> Listed records

____

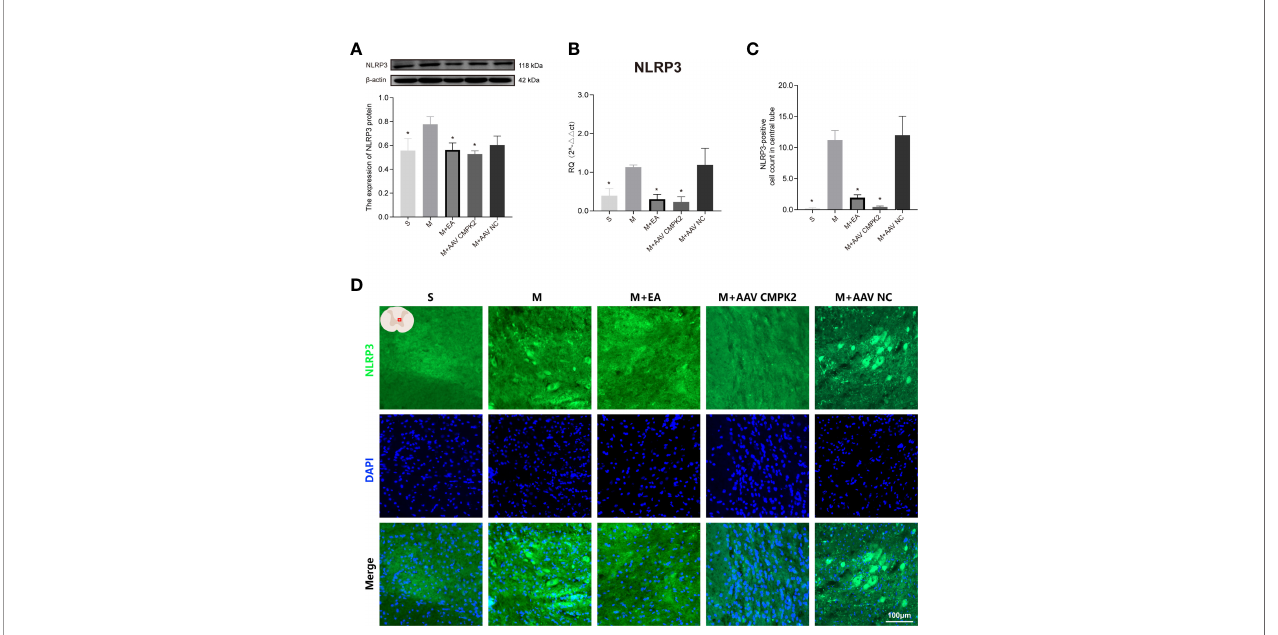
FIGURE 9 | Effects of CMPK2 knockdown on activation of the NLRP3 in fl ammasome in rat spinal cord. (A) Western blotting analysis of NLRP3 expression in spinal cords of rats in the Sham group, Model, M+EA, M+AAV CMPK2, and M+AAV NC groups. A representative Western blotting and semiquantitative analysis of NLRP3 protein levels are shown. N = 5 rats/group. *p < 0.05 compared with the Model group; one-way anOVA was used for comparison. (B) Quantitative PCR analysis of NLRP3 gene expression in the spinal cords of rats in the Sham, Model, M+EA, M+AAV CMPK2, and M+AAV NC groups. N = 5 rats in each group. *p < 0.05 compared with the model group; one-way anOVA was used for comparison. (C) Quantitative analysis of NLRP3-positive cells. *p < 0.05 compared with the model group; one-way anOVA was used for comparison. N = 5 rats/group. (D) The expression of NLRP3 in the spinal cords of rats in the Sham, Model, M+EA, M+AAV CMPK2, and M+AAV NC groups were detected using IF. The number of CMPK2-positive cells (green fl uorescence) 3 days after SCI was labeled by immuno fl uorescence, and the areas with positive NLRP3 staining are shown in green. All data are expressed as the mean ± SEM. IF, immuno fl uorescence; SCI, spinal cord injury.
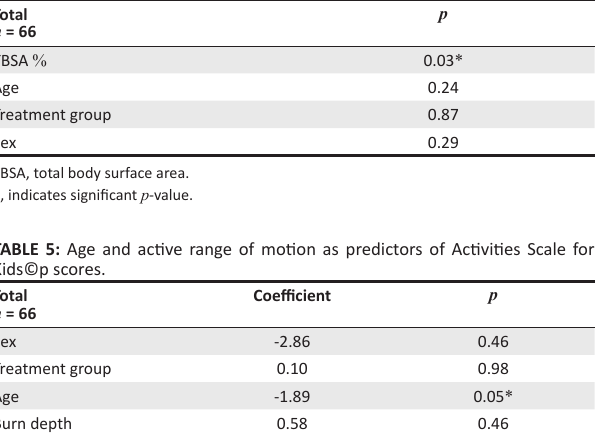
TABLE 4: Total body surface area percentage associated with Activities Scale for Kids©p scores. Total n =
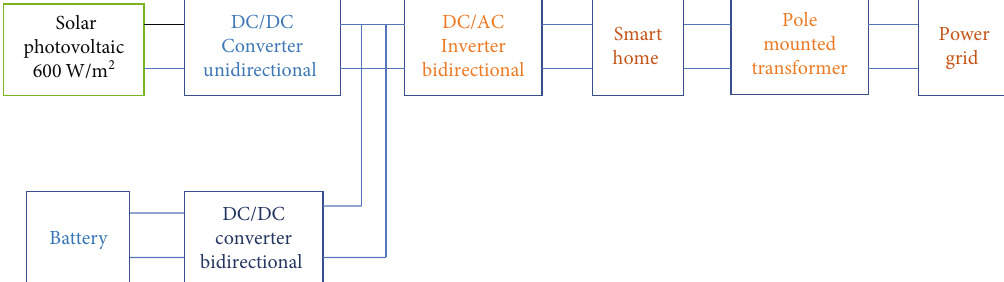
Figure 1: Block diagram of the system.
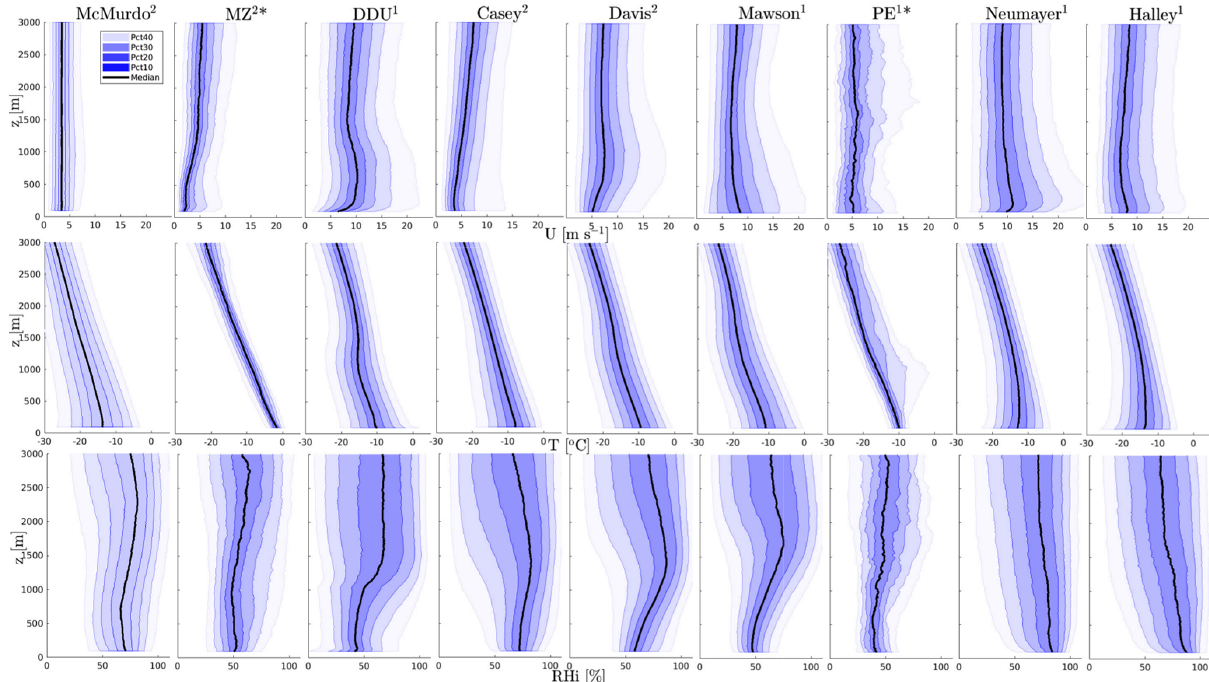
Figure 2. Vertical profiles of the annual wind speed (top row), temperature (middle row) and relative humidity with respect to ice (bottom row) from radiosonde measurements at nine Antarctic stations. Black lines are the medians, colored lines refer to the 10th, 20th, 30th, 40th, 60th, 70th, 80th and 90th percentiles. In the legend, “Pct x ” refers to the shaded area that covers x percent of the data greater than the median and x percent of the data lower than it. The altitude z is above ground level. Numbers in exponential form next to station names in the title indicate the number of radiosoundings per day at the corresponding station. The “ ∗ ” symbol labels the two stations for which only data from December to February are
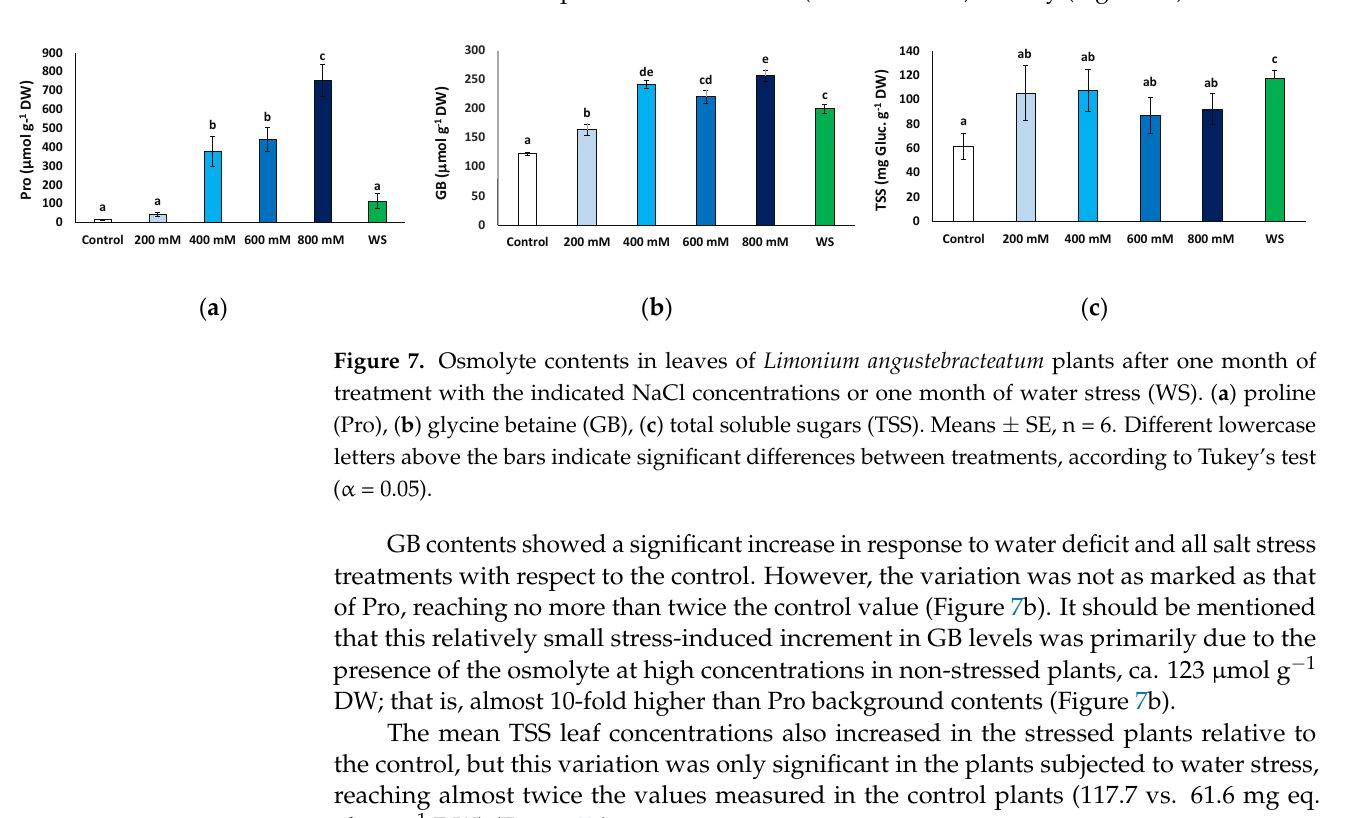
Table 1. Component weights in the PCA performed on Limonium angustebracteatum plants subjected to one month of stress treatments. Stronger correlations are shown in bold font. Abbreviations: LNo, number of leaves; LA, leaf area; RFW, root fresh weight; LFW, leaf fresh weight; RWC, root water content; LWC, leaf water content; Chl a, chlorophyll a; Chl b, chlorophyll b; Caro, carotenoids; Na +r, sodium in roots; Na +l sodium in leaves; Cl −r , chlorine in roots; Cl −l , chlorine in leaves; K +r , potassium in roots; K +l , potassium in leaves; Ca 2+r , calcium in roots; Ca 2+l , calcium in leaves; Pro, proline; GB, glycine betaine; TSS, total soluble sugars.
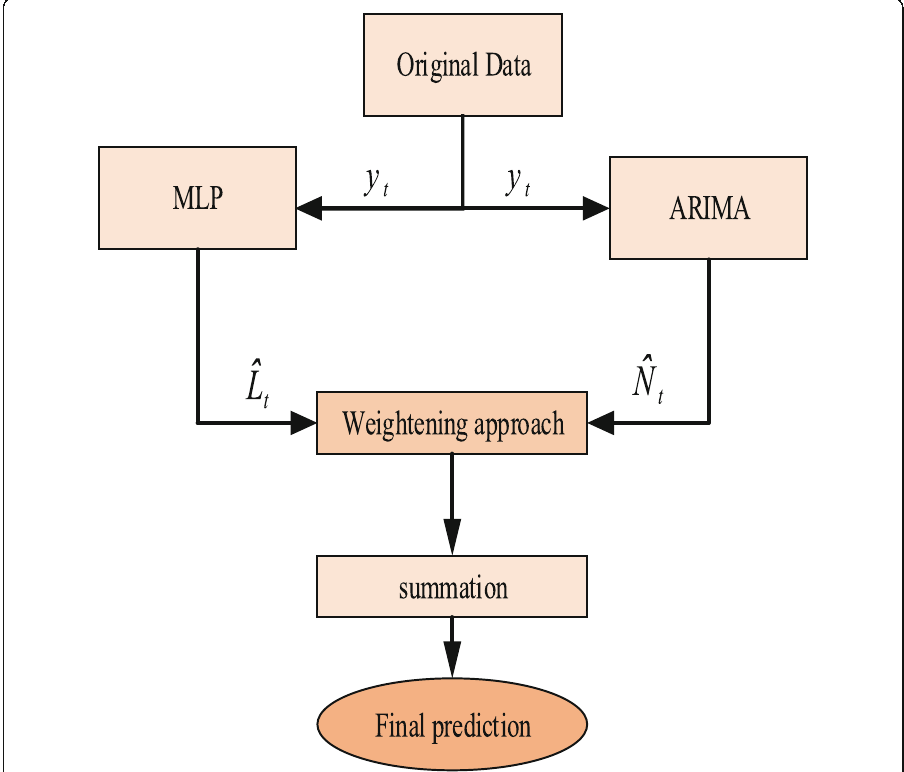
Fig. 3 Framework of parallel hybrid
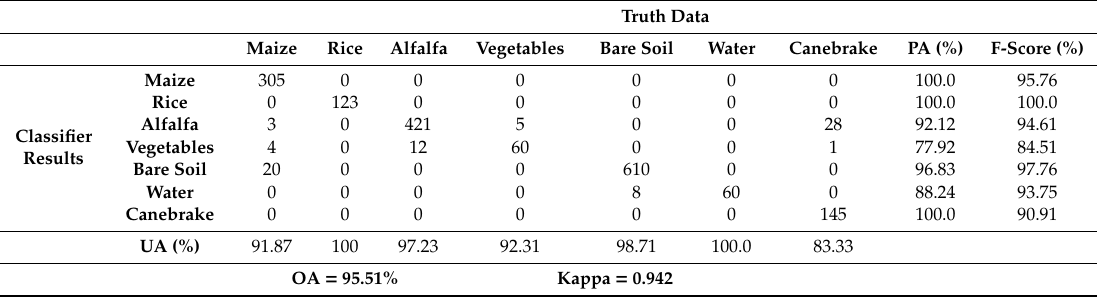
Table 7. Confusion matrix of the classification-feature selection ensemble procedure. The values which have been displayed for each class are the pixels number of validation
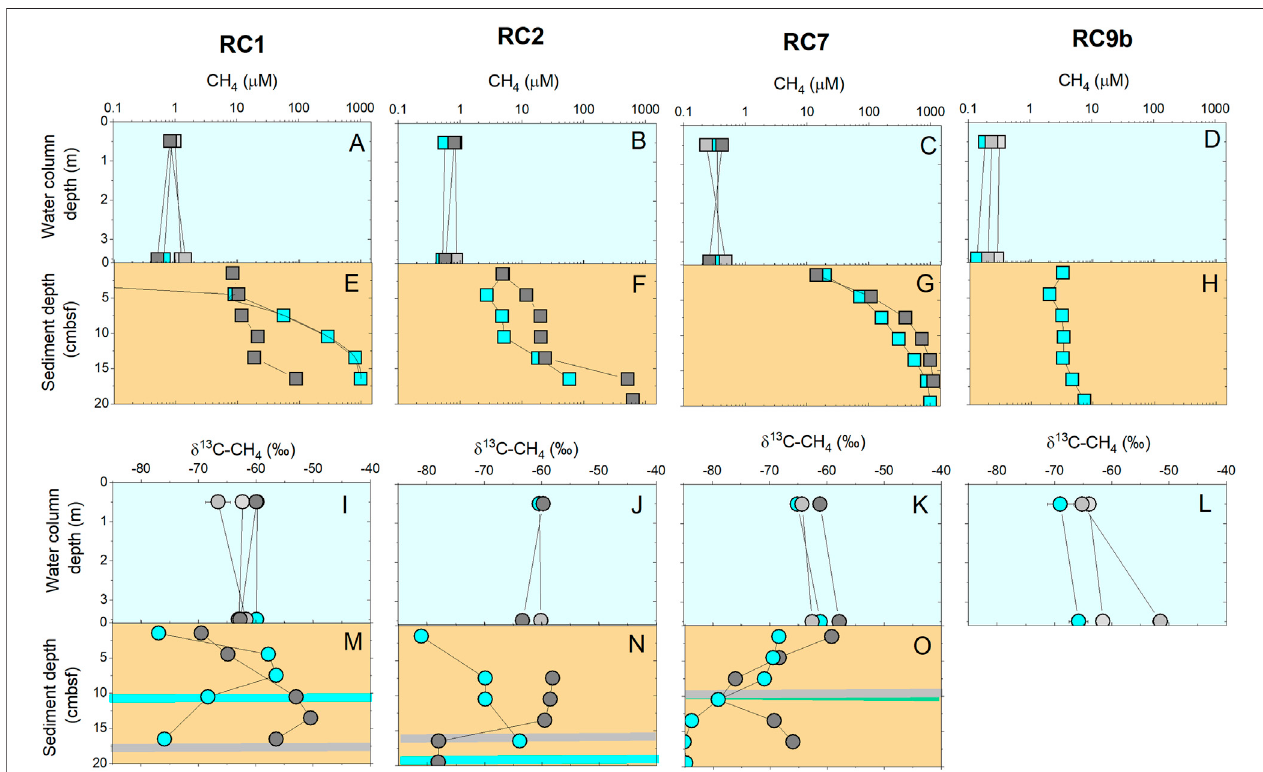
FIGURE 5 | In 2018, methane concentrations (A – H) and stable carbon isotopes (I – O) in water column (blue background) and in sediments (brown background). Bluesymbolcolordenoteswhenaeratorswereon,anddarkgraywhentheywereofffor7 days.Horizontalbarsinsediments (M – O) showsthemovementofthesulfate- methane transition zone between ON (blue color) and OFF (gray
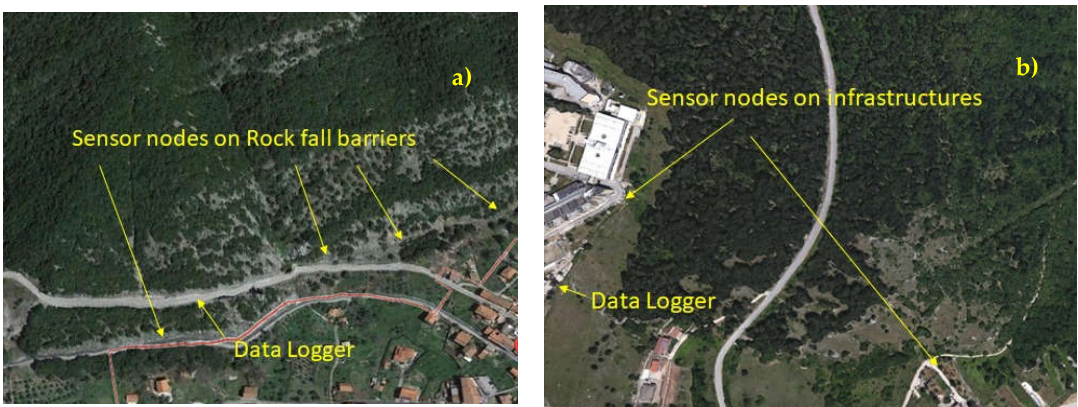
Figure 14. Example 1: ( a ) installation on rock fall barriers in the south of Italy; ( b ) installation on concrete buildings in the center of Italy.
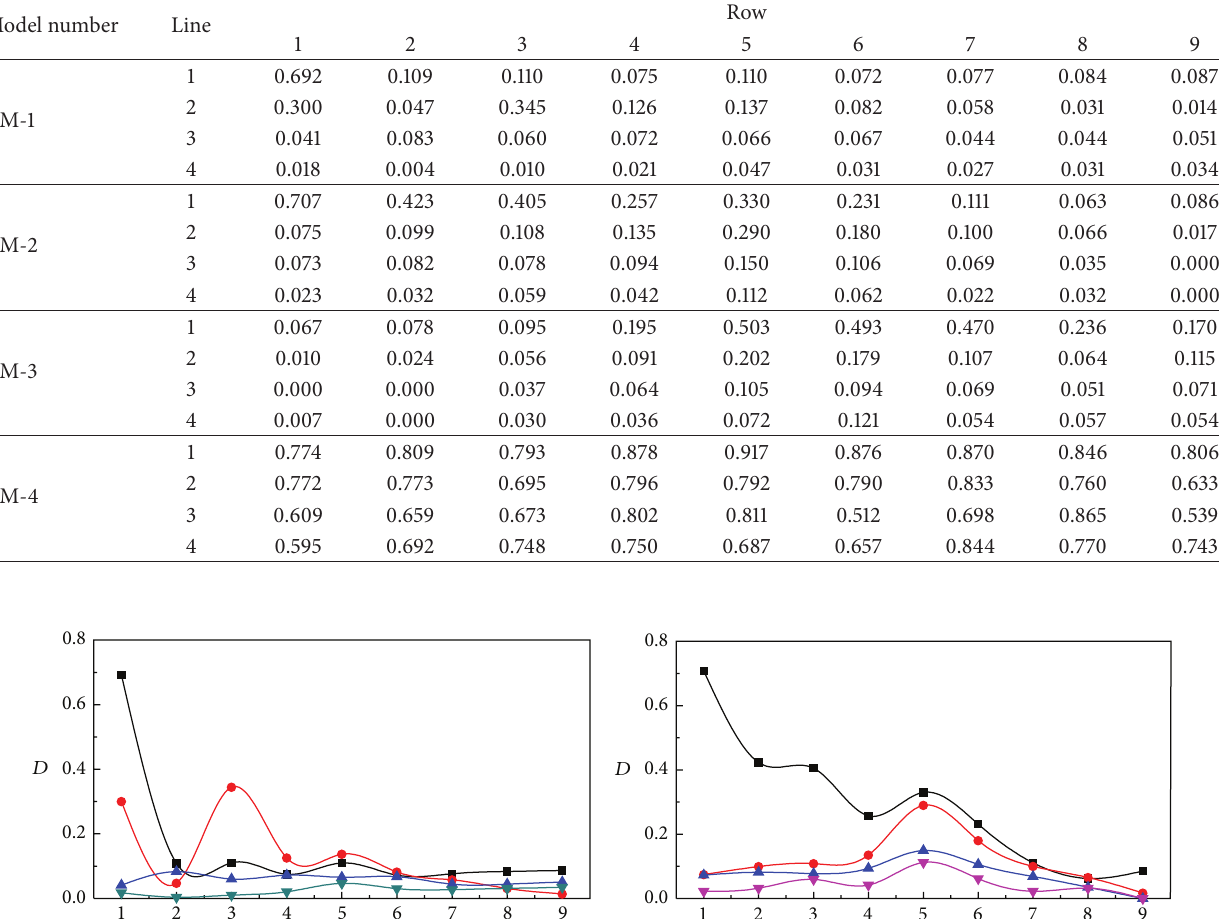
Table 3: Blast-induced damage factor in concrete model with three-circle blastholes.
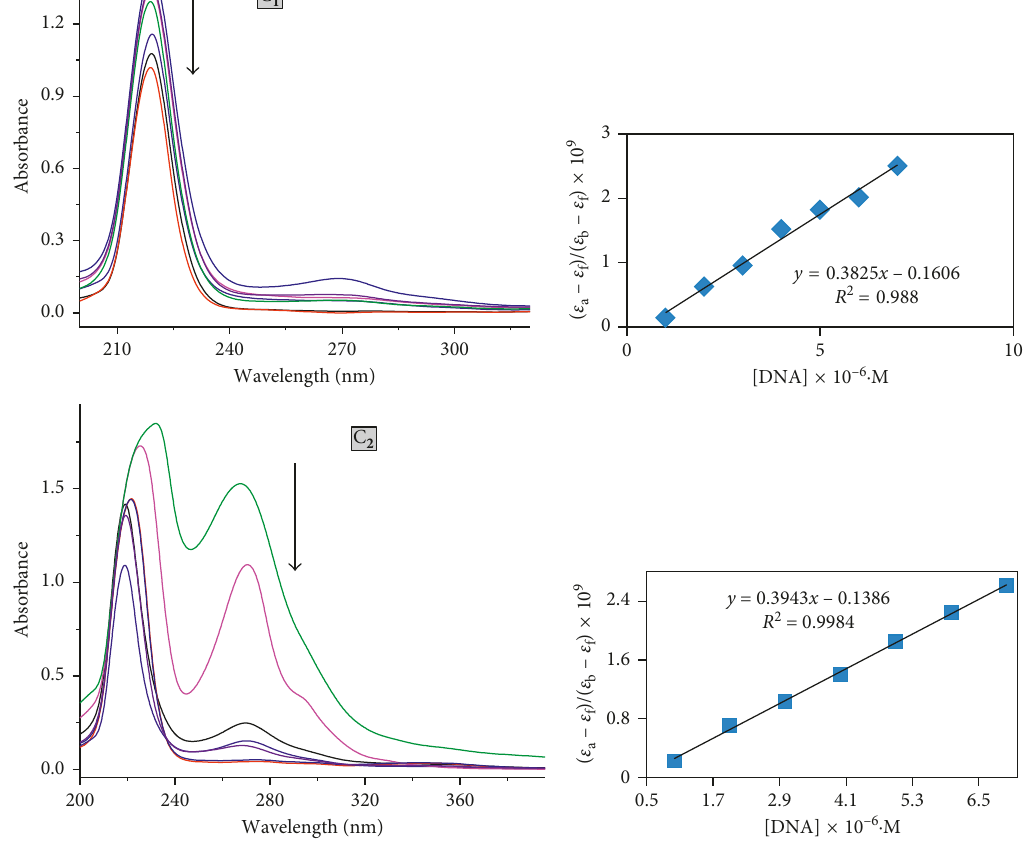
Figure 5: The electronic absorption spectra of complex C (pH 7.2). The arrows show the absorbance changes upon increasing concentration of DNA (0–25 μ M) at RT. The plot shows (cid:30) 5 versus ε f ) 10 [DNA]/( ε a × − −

____

> Work to complete
Leaving the pictures aside, transcribe exactly the lines from the one containing "FIGURE 5 | In" to the final line of the entries above, both ends included.

> Your response
FIGURE 5 | In 2018, methane concentrations (A – H) and stable carbon isotopes (I – O) in water column (blue background) and in sediments (brown background). Bluesymbolcolordenoteswhenaeratorswereon,anddarkgraywhentheywereofffor7 days.Horizontalbarsinsediments (M – O) showsthemovementofthesulfate- methane transition zone between ON (blue color) and OFF (gray
Figure 14. Example 1: ( a ) installation on rock fall barriers in the south of Italy; ( b ) installation on concrete buildings in the center of Italy.
Table 3: Blast-induced damage factor in concrete model with three-circle blastholes.
Figure 5: The electronic absorption spectra of complex C (pH 7.2). The arrows show the absorbance changes upon increasing concentration of DNA (0–25 μ M) at RT. The plot shows (cid:30) 5 versus ε f ) 10 [DNA]/( ε a × − −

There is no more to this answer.